Abuso expõe farsa chavista
26 de março de 2014 | 2h 14
Editorial O Estado de S.Paulo
Violações da Constituição que o próprio caudilho Hugo Chávez fez aprovar por plebiscito em 2007 não são exatamente desconhecidas no desditoso país. Mas a que ocorreu na segunda-feira foi clamorosa até para os padrões da ordem bolivariana. Consistiu na cassação sumária, determinada pelo presidente da Assembleia Nacional, Diosdado Cabello, do mandato da deputada María Corina Machado, do partido Vente Venezuela.
A legenda integra o bloco de cinco agremiações que convocaram manifestações pela destituição de Maduro. Outra frente de oposição, a da Mesa da Unidade Democrática, sustenta que o chavismo deve ser batido nas urnas. María Corina assumiu a liderança da ala oposicionista radical desde a prisão de seu mentor, Leopoldo López, do partido Vontade Popular, recolhido desde fevereiro a uma penitenciária militar acusado de insuflar um golpe.
Na sexta-feira, ela aceitou um convite do Panamá - país com o qual Caracas havia rompido relações - para integrar temporariamente a sua delegação junto à Organização dos Estados Americanos (OEA) para expor ao Conselho Permanente da entidade sua visão da crise política em seu país. No entanto, o colegiado aprovou por 22 votos em 34 pedido da Venezuela para que o assunto fosse excluído da pauta.
Já no dia seguinte, antecipando o abuso de que María Corina seria alvo, Maduro se referiu a ela como "ex-deputada". Apanhando a deixa, a Mesa Diretora da Assembleia, presidida por Cabello, destituiu-a de sua cadeira e do direito à imunidade parlamentar, sob a alegação de que ela violara dois artigos da Constituição. Ainda que o tivesse feito, a cassação só poderia ser imposta pelo Tribunal Supremo de Justiça, depois de devido processo.

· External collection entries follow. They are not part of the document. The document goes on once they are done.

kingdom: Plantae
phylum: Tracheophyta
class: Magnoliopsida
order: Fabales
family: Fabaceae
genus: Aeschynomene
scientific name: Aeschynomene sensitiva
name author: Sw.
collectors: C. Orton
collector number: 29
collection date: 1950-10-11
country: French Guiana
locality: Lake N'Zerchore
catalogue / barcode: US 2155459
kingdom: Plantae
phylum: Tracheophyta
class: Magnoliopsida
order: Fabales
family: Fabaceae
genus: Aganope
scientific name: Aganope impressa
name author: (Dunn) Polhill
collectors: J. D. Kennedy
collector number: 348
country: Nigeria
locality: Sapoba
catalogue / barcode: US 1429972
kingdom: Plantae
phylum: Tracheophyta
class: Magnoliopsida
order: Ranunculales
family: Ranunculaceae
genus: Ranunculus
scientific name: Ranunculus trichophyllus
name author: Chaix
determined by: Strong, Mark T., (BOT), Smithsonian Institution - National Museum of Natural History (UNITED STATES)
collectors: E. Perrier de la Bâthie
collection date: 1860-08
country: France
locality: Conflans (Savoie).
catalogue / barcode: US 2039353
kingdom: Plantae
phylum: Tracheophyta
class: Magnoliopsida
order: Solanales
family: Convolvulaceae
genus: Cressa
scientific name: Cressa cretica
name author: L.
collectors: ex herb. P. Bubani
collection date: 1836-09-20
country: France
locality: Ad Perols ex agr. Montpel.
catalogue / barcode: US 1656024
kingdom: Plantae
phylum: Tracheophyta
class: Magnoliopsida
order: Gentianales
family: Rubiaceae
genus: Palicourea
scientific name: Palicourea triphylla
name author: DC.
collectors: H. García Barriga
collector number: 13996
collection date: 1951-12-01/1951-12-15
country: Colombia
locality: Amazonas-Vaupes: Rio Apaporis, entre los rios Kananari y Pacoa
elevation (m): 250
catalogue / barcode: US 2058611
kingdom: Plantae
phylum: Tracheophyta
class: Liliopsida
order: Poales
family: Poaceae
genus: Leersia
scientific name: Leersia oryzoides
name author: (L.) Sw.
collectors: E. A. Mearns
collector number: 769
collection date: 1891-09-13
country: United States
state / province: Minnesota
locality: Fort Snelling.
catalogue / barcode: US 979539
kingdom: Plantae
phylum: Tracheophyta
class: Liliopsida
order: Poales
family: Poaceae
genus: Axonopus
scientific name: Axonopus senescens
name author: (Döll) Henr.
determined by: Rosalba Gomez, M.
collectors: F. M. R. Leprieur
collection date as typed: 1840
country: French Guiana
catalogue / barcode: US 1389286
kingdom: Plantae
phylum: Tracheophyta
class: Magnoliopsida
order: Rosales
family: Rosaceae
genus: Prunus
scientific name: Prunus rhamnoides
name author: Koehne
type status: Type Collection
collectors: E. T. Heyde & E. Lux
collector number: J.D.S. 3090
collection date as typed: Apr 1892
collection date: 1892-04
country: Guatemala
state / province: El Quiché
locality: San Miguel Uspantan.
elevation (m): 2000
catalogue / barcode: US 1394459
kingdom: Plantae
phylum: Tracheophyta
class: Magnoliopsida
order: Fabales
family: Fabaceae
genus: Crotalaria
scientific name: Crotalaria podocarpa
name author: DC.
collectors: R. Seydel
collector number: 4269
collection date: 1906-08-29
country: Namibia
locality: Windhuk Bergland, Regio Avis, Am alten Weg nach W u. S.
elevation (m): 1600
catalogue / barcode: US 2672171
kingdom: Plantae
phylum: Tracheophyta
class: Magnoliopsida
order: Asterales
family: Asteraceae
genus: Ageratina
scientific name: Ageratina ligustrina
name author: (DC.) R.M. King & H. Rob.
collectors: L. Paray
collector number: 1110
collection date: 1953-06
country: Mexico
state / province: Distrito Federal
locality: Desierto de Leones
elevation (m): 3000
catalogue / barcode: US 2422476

Um dos artigos que a deputada teria transgredido é o de número 149, que proíbe servidores públicos de aceitar cargos de governos estrangeiros sem autorização legislativa. Para o jurista venezuelano Asdrúbal Aguiar, ex-membro da Corte Interamericana de Direitos Humanos (CIDH), a proibição não se aplica a detentores de mandato eletivo. O outro artigo supostamente infringido, o 191, impõe a perda da cadeira a deputados que venham a aceitar ou exercer cargos públicos.
O despropósito é flagrante - não há como equiparar o convite panamenho a María Corina à aceitação ou ao exercício de função pública. "Cabello age como administrador de Justiça", aponta Aguiar. "Isso revela que está em curso na Venezuela uma ditadura sem nenhuma limitação." Segundo outro crítico, Vicente Díaz, integrante do Conselho Nacional Eleitoral, quem violou a Constituição foi a Mesa do Parlamento. "A vontade popular está sendo usurpada", avaliou. "A medida desvaloriza o voto."
Consumada a violência, até os setores moderados da oposição, liderados pelo governador do Estado de Miranda, Henrique Capriles - candidato presidencial derrotado por Chávez e depois por Maduro -, devem ter ficado sem gás para tomar pelo valor de face as propostas de interlocução do Palácio Miraflores, mesmo sob instigação dos chanceleres da Unasul.
Não bastasse a punição de María Corina - um extremo a que o chavismo ainda não tinha ousado chegar -, a Unasul não é propriamente um mediador insuspeito. Foi criada em 2008 por iniciativa de Chávez como alternativa à OEA, segundo ele, a serviço de Washington. Não raro, a Unasul se presta à projeção dos interesses chavistas na região. Poucos de seus membros, por exemplo, concordarão com a ex-deputada quando, ao saber de sua cassação em Lima, no Peru, definiu como "brutal" o regime de Maduro. Será outra coisa?